C’est à la fin du jour, ordinairement, que les courses finissent. Alors commence un autre genre d’amusement beaucoup moins pittoresque, mais aussi très-bruyant. Les fenêtres sont illuminées. Les gardes abandonnent leur poste, pour se mêler eux-mêmes à la joie générale. Chacun prend alors un petit flambeau appelé moccolo, et l’on cherche mutuellement à se l’éteindre, en répétant le mot ammazzare (tuer), avec une vivacité redoutable. (CHE LA BELLA PRINCIPESSA SIA AMMAZZATA, CHE IL SIGNORE ABBATE SIA AMMAZZATO). Que la belle princesse soit tuée ! que le seigneur abbé soit tué ! crie-t-on d’un bout de la rue à l’autre[2]. La foule rassurée, parce qu’à cette heure on interdit les chevaux et les voitures, se précipite de tous les côtés.
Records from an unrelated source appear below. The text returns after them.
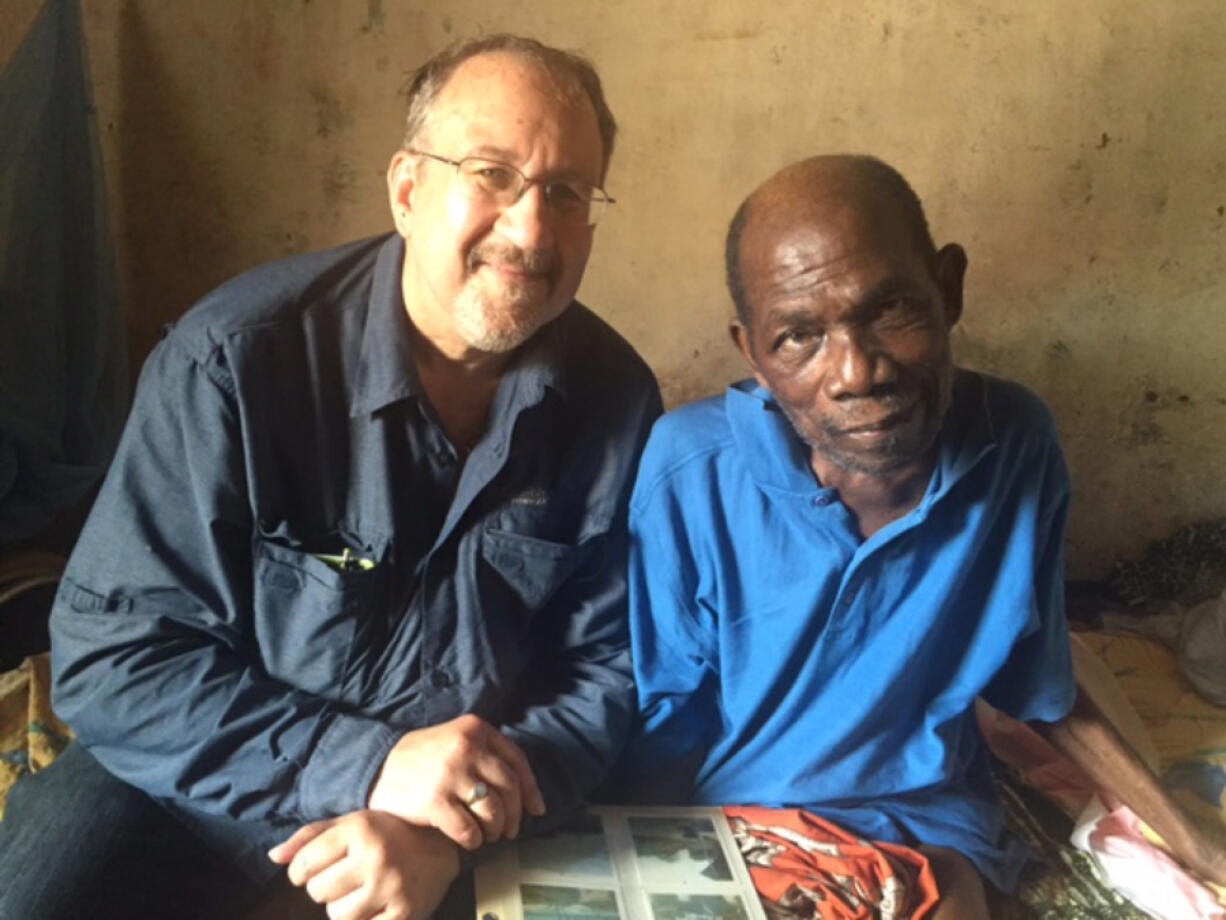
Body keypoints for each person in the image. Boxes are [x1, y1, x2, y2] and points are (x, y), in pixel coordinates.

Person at [0, 34, 660, 920]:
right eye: (492, 173)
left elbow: (603, 671)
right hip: (192, 789)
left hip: (453, 825)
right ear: (407, 190)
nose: (532, 227)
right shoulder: (235, 360)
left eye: (567, 192)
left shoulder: (615, 401)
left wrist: (439, 833)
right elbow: (114, 658)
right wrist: (373, 768)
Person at [619, 154, 1226, 917]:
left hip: (924, 824)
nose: (855, 372)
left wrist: (1195, 846)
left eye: (888, 311)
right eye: (798, 338)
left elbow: (1036, 684)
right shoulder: (691, 471)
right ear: (753, 355)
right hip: (741, 824)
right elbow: (667, 719)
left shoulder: (1014, 445)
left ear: (949, 290)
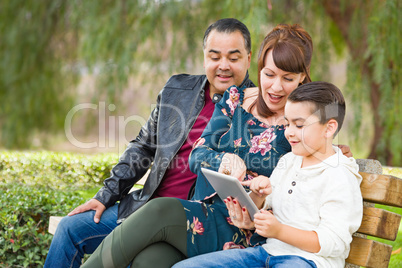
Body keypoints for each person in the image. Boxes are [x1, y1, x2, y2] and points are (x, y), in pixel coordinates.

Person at [80, 23, 343, 268]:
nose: (275, 87)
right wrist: (223, 161)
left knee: (160, 209)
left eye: (287, 78)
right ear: (259, 69)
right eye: (269, 74)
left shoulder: (303, 126)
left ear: (302, 78)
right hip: (200, 213)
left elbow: (310, 179)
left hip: (249, 232)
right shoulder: (235, 99)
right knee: (149, 261)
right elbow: (199, 154)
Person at [44, 18, 256, 268]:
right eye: (214, 56)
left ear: (248, 59)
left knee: (146, 261)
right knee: (70, 229)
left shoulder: (257, 108)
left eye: (233, 58)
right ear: (204, 58)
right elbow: (143, 147)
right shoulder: (178, 90)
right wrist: (106, 195)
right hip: (146, 207)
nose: (223, 66)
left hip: (190, 225)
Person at [172, 81, 363, 268]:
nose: (289, 133)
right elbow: (264, 209)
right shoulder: (289, 162)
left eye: (299, 125)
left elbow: (333, 242)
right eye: (287, 124)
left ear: (329, 128)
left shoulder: (340, 176)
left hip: (308, 261)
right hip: (266, 254)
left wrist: (279, 231)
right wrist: (259, 195)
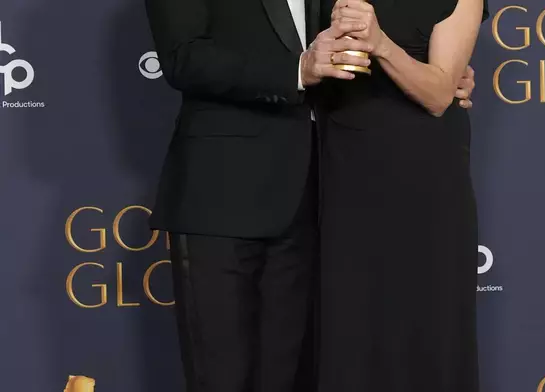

Enfin, il n’y a plus d’autre plaisir que le tumulte et l’étourdissement. Cependant la nuit s’avance : le bruit cesse par degrés ; le plus profond silence lui succède ; et il ne reste plus de cette soirée, que l’idée d’un songe confus,

  1. Un postillon italien, qui voyait mourir son cheval, priait pour lui : O sant’ Antonio, abbiate pietà dell’ anima sua ! Ô saint Antoine, ayez pitié de son ame !
  2. Il faut lire, sur ce carnaval de Rome, une charmante description de Goethe, qui en est un tableau aussi fidèle qu’animé.